Washington (awp/afp) - La banque centrale américaine (Fed) a relevé mercredi ses taux directeurs de trois quarts de points, la plus forte hausse depuis 1994, afin de lutter contre l'inflation qui ne faiblit pas.

Il s'agit de la troisième hausse d'affilée de ces taux, qui se situent désormais dans une fourchette comprise entre 1,50 à 1,75%, et donnent le ton pour les crédits accordés aux particuliers et entreprises.

La Fed a précisé, dans un communiqué publié à l'issue de la réunion de son Comité de politique monétaire (FOMC), qu'elle anticipait d'autres hausses. La plupart de ses responsables voient les taux grimper, d'ici à la fin de l'année, jusqu'à la fourchette de 3,25 à 3,50%.

L'institution a par ailleurs assuré qu'elle restait "déterminée à ramener l'inflation à son objectif de 2%".

Le président de la Fed, Jerome Powell, tiendra une conférence de presse à partir de 14H30 (18H30 GMT).

Cette forte hausse des taux avait été mise sur la table il y a quelques jours seulement, alors que la Fed anticipait auparavant une hausse d'un demi-point de pourcentage, comme lors de sa réunion de début mai, ce qui était déjà le relèvement le plus rapide depuis 2000.

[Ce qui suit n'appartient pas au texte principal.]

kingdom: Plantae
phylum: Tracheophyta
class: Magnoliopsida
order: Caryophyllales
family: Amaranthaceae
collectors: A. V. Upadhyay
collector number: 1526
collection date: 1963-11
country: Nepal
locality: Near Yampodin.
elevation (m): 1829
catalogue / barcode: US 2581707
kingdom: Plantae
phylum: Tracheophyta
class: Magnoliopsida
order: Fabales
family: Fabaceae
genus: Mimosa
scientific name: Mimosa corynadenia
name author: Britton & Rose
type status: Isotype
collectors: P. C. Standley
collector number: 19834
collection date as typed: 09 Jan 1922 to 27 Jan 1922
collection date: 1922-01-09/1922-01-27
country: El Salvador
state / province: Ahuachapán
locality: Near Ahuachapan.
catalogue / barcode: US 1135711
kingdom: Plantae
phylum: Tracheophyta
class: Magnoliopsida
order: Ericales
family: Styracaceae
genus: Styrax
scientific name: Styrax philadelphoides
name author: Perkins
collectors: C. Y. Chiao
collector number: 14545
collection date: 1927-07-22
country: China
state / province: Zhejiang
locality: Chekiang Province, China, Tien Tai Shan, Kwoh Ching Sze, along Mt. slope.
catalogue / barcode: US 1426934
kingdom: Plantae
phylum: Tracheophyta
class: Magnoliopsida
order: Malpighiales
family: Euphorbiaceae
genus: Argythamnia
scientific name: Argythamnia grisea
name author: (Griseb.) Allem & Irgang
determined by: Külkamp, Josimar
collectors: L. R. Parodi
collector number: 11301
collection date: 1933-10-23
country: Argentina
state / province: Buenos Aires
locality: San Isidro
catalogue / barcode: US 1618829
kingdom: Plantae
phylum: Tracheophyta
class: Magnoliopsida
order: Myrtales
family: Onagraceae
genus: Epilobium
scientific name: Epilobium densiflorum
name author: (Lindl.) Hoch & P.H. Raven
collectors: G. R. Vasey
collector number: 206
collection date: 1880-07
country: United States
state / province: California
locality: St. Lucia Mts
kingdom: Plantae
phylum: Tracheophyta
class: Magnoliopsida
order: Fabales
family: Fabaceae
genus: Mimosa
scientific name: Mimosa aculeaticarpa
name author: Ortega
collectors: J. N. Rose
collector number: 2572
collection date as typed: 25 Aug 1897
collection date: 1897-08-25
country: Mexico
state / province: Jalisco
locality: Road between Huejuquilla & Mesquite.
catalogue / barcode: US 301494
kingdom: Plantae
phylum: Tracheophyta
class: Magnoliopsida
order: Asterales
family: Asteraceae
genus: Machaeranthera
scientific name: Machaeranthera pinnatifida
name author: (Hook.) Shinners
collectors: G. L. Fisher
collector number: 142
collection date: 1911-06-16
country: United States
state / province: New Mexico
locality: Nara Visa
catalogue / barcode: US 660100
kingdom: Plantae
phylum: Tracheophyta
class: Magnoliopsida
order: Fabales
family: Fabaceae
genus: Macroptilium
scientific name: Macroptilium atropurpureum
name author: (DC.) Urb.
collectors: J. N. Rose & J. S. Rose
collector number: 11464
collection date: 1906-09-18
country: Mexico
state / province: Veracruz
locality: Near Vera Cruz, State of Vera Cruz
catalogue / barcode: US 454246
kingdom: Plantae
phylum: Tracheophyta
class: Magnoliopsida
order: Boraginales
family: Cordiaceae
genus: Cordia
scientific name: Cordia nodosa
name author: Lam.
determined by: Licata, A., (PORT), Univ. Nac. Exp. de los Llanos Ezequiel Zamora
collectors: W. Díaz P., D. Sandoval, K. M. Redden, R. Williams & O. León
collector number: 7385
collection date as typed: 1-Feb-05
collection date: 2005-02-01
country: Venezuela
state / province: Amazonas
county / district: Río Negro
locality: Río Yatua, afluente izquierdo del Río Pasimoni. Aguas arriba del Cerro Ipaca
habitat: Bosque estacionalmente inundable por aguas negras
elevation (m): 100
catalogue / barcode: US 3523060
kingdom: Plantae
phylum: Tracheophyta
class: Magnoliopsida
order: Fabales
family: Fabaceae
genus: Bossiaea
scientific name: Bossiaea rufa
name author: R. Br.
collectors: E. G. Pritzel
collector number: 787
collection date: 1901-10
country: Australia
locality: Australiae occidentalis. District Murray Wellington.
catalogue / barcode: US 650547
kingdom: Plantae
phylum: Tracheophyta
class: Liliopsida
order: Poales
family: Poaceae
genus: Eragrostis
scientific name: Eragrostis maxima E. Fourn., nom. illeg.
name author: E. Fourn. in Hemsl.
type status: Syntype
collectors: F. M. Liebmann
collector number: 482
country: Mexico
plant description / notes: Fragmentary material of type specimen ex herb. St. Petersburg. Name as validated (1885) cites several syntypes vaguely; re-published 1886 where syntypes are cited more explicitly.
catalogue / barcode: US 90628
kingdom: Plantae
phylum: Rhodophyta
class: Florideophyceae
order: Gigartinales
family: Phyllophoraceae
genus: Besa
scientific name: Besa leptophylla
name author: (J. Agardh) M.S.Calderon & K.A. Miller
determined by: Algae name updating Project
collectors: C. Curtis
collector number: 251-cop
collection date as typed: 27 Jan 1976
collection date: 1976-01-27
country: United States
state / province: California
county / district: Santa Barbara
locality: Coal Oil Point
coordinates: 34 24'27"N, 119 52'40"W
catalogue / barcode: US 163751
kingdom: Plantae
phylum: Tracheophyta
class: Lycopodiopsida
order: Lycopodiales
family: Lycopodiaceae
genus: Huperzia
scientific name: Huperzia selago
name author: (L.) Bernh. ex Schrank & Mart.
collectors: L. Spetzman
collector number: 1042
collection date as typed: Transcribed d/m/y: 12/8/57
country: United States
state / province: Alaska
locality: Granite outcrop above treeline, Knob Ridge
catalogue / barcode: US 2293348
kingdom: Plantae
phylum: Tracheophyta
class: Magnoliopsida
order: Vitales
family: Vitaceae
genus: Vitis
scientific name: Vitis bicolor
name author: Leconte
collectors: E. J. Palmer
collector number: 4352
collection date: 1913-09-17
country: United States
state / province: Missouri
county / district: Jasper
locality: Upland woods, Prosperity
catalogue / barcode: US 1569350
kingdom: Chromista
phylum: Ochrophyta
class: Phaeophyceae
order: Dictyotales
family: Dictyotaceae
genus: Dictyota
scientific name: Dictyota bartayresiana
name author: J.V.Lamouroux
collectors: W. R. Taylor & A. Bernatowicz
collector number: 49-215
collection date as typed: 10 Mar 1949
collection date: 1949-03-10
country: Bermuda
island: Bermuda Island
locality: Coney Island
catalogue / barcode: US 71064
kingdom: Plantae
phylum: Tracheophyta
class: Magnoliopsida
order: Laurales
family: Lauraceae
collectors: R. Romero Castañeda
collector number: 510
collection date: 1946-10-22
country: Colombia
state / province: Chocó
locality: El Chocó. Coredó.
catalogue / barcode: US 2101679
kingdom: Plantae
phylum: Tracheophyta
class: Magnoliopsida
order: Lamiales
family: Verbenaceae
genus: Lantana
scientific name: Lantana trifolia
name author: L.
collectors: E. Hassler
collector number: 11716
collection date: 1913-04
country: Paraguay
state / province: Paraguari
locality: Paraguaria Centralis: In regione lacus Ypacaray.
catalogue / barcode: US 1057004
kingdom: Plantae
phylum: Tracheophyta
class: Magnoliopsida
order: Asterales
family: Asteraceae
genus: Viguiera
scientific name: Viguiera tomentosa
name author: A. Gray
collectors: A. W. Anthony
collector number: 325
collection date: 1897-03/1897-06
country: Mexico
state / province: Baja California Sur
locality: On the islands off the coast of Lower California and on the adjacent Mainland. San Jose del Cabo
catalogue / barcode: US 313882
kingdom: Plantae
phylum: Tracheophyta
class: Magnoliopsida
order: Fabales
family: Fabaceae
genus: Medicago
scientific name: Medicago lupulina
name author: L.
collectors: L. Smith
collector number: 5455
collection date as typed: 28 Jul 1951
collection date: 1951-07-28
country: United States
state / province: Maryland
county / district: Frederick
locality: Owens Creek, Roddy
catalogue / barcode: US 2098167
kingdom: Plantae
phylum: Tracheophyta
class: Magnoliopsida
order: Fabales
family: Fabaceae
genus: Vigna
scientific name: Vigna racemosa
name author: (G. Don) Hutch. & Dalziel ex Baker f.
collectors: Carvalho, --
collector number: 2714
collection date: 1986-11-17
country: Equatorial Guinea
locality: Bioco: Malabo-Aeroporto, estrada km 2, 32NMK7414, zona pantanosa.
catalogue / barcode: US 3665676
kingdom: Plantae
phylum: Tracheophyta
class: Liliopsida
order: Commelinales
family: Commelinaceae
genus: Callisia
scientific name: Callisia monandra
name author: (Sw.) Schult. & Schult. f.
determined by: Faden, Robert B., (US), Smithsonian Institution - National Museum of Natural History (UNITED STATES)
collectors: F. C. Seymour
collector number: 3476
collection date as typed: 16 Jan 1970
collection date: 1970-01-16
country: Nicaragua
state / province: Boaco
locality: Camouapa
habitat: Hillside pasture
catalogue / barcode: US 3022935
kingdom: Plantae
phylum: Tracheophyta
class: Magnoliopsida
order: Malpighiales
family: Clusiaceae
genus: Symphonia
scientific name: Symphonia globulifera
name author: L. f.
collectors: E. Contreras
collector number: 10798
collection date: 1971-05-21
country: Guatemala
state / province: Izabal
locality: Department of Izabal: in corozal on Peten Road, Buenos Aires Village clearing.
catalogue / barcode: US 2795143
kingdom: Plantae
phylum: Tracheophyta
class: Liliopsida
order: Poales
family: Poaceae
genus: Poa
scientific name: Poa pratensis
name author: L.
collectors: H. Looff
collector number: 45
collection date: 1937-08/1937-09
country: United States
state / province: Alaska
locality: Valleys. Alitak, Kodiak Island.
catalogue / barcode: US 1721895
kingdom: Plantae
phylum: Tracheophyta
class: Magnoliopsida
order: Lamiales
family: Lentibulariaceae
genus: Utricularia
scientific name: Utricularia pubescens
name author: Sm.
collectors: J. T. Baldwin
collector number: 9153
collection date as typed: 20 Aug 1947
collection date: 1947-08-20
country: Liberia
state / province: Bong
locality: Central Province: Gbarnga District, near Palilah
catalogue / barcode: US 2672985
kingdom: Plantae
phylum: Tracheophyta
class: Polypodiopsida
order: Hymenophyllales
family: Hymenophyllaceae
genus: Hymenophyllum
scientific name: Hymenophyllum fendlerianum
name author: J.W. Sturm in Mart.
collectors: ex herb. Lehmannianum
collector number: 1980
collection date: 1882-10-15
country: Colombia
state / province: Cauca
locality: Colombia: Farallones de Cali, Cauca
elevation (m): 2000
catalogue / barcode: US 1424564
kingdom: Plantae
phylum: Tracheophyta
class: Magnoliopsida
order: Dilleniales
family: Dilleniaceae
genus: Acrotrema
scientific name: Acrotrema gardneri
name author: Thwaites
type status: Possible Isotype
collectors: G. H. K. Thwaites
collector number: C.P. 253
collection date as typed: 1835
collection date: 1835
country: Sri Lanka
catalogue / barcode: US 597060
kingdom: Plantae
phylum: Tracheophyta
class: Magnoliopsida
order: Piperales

Mais les chiffres de l'inflation en mai, publiés vendredi, ont fait l'effet d'une douche froide: la hausse des prix n'a pas ralenti, comme cela avait été le cas en avril. Elle a même atteint un nouveau record en 40 ans, à 8,6% sur un an.

Croissance au ralenti

Les responsables de la Réserve fédérale (Fed) ont également révisé mercredi à la hausse leurs projections d'inflation, tablant désormais sur 5,2% en 2022 et 2,6% en 2023, quand ils prévoyaient, en mars, respectivement 4,3% et 2,7%.

L'inflation demeure "élevée, reflétant les déséquilibres entre l'offre et la demande liés à la pandémie, les prix de l'énergie plus élevés et plus largement les pressions sur les prix", a souligné la Fed.

L'institution rappelle que l'invasion russe en Ukraine et les sanctions contre la Russie ont créé "des pressions supplémentaires à la hausse sur l'inflation et pèsent sur l'activité économique mondiale".

De plus, les confinements anti-Covid-19 en Chine ont exacerbé les problèmes sur les chaînes d'approvisionnement.

Tout ceci ralentit l'économie américaine.

Aussi, la Fed anticipe-t-elle une croissance économique moins forte que prévu cette année aux Etats-Unis, à 1,7%, contre 2,8% précédemment.

Elle s'attend par ailleurs à ce que le taux de chômage s'élève à 3,7% fin 2022 et 3,9% en 2023, quand elle le voyait auparavant à 3,5%, son niveau de février 2020, juste avant la crise sanitaire, qui était le plus bas depuis 50 ans.

Contrôler l'inflation sans faire plonger la première économie du monde en récession s'avère particulièrement délicat.

"L'activité économique générale a rebondi", après s'être contractée au premier trimestre, note pour l'heure la Fed, citant "des gains d'emplois robustes ces derniers mois et un taux de chômage restant à un faible niveau".

Jerome Powell avait estimé lors de la précédente réunion que contrôler l'inflation sans récession restait atteignable, quoique difficile.

Il a plus récemment souligné que cela pourrait s'accompagner d'une hausse du chômage. Le pays fait face à une importante pénurie de main-d'oeuvre qui pousse les entreprises à relever les salaires, phénomène qui contribue aussi à alimenter l'inflation.

La Fed se démène d'autant plus pour juguler l'inflation que sa crédibilité est en jeu. Ses responsables ont affirmé pendant des mois que cette hausse des prix ne serait que temporaire, et ont par conséquent commencé seulement en mars à resserrer la vis.

"Avec le recul, (...) il aurait sans doute mieux valu relever les taux plus tôt", avait reconnu Jerome Powell le mois dernier, lors d'une interview au Wall Street Journal.

La ministre de l'Economie et des Finances de Joe Biden, Janet Yellen, avait elle aussi reconnu ne pas avoir anticipé une telle hausse des prix.

La Fed est indépendante du gouvernement fédéral, mais Jerome Powell a récemment été reçu par Joe Biden à la Maison-Blanche, avec Janet Yellen, pour une rare entrevue dédiée à l'inflation.

La forte inflation partout dans le monde, et ses effets sur les marchés, inquiètent au point que la Banque centrale européenne (BCE) a tenu mercredi une réunion extraordinaire, à l'issue de laquelle elle a promis d'agir pour calmer les tensions sur la dette souveraine. La semaine passée, elle avait annoncé qu'elle commencerait en juillet à relever ses taux.